= 2023 Formula Nordic =

Motor racing championship held in 2023

The 2023 Formula Nordic season was the eleventh season of the Swedish-based single-seater championship, and the fifth independent of the STCC branding, following the formation of the series' association in the wake of the STCC promoter's bankruptcy in 2018. Formula Nordic continues to use the previous Formula Renault 1.6 chassis and engines, as it used to go under the name of Formula Renault 1.6 Nordic before Renault Sport dropped its support for the 3.5 and 1.6 classes in late 2015. The season began on 6 May at Mantorp Park, and concluded on 1 October at Jyllands-Ringen after 17 races held over seven rounds. This was the third season with Yokohama as the series' tyre supplier.

== Drivers and teams ==

| Team | No. | Drivers | Rounds |
| NOR RPC Motorsport | 3 | NOR Olav Vaa | All |
| 23 | NOR Lilo Elise Fyrileiv | 1–2 |
| 33 | NOR Carita Livrud Otterstrøm | 1–6 |
| 40 | NOR Birk August Larsen | 7 |
| 44 | NOR Andreas Vaa | All |
| 55 | NOR Christer Otterstrøm | All |
| SWE Granforce Racing | 16 | SWE Linus Granfors | 1–5, 7 |
| SWE Brink Motorsports | 26 | SWE Oscar Pedersen | All |
| SWE WestCoast Racing | 41 | SWE Emma Wigroth | All |
| SWE Ross Racing | 47 | SWE Jonathan Engström | 1–5 |
| NOR Saltvedt Racing | 48 | NOR Peder Saltvedt | 3–7 |
| Privateer | 70 | SWE Daniel Varverud | All |
| SWE Aichhorn Racing | 87 | SWE Andreas Aichhorn | 1–3, 6–7 |
| SWE Project F1 | 88 | SWE Viktor Molander | All |
F4 Danish Championship entries
| DNK STEP Motorsport | 5 | DNK Victor Nielsen | 2–3, 7 |
| 29 | AUT Oscar Wurz | 7 |
| 37 | DZA Leo Robinson | 7 |
| DNK BAR | 7 | DNK Mikkel Gaarde Pedersen | 2–3, 7 |
| DNK FSP Racing | 8 | DNK Louis Leveau | 7 |
| 99 | DNK Marius Kristiansen | 7 |
| DNK Team Formula Sport | 9 | DNK Morten Strømsted | 3, 7 |
| 21 | DNK Mathias Bjerre Jakobsen | 2–3, 7 |
| 30 | DNK Theodor Jensen | 2–3 |
| DNK SD Racing | 11 | DNK Frederik Stenå | 2–3 |
| DNK MP Racing | 12 | DNK Magnus Pedersen | 2–3, 7 |
| DNK LR Racing | 13 | DNK Lærke Rønn Sørensen | 7 |
| DNK Henriksen Racing | 15 | DNK Michella Rasmussen | 2–3 |
Formula 5 entries
| DNK Leerskov Racing | 4 | DNK Jørgen Leerskov | 7 |
| DNK Mads Hoe Motorsport | DNK Mads Hoe | 2–3 |
| 47 | 7 |
| 27 | DEU Oliver Kratsch | 2–3, 7 |
| 56 | DNK Mille Hoe | 2–3, 7 |
| DNK Sønderskov Motorsport | 39 | DNK Line Sønderskov | 7 |
| DNK Rytteriet | 49 | DNK Niels Ejnar Rytter | 3, 7 |

== Race calendar and results ==
The season began on 6 May at Mantorp Park, and concluded on 1 October at Jyllands-Ringen, on a first-time visit to Denmark for the series, after 17 races held over seven rounds. The rounds at Anderstorp, Karlskoga and Jyllands-Ringen were held together with the F4 Danish Championship, after an agreement between the two series was reached in order to have combined grids.

▶ SOURCE DATA
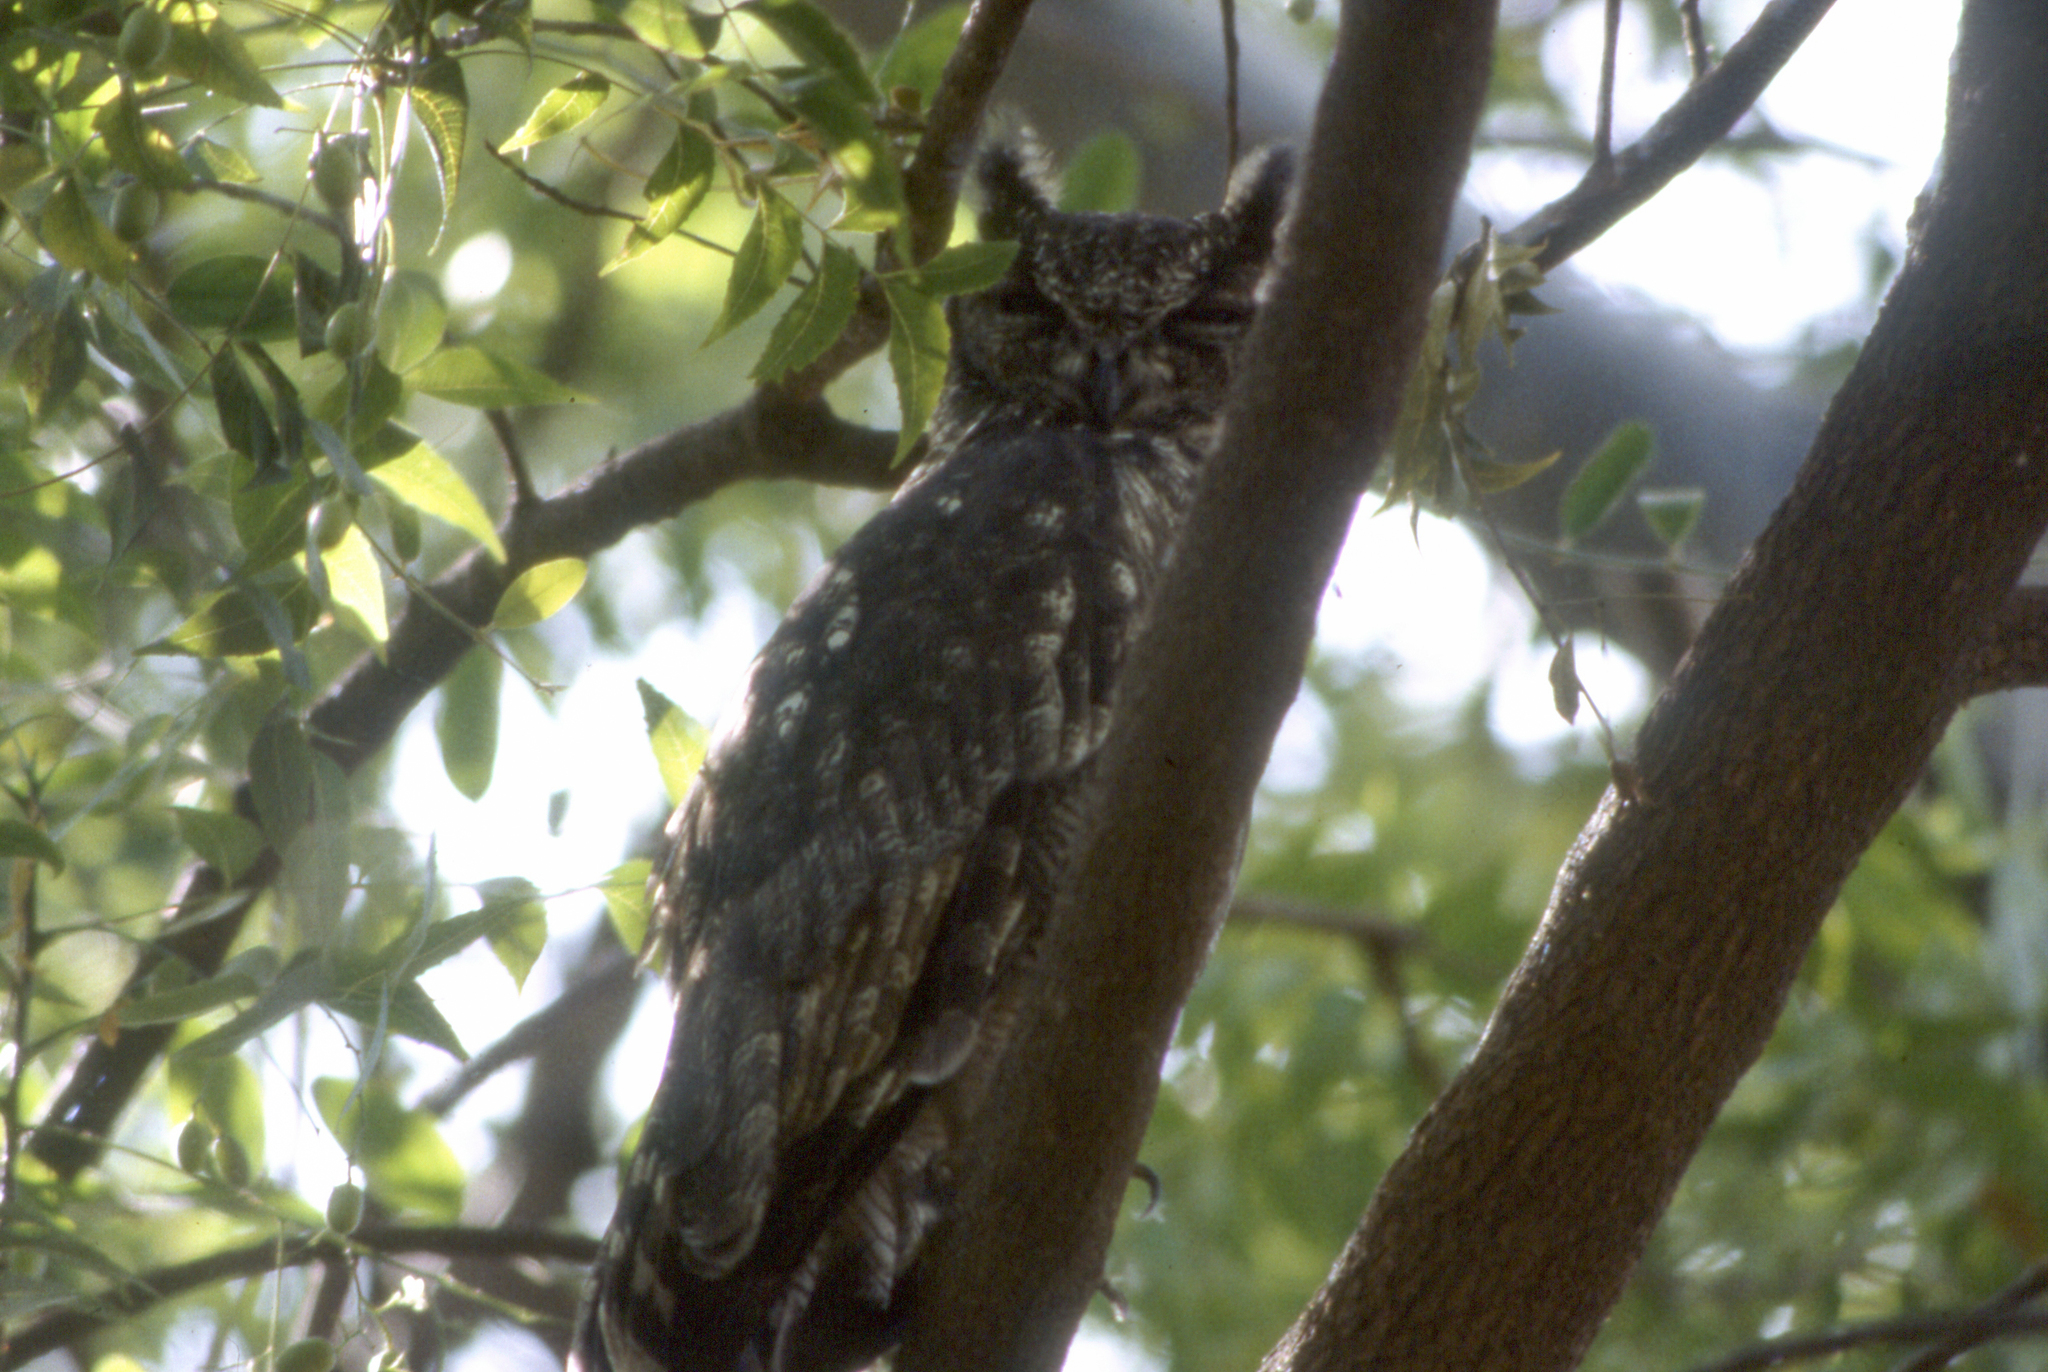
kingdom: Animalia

▶ PROBLEM STATEMENT
Using the 2023 Formula Nordic text, explain in one to three sentences why the rounds at Anderstorp, Karlskoga and Jyllands-Ringen were run alongside the F4 Danish Championship.

▶ SOLUTION FOR THIS TASK
Formula Nordic and the F4 Danish Championship reached an agreement to run combined grids. As a result, those three rounds were held together with the Danish series.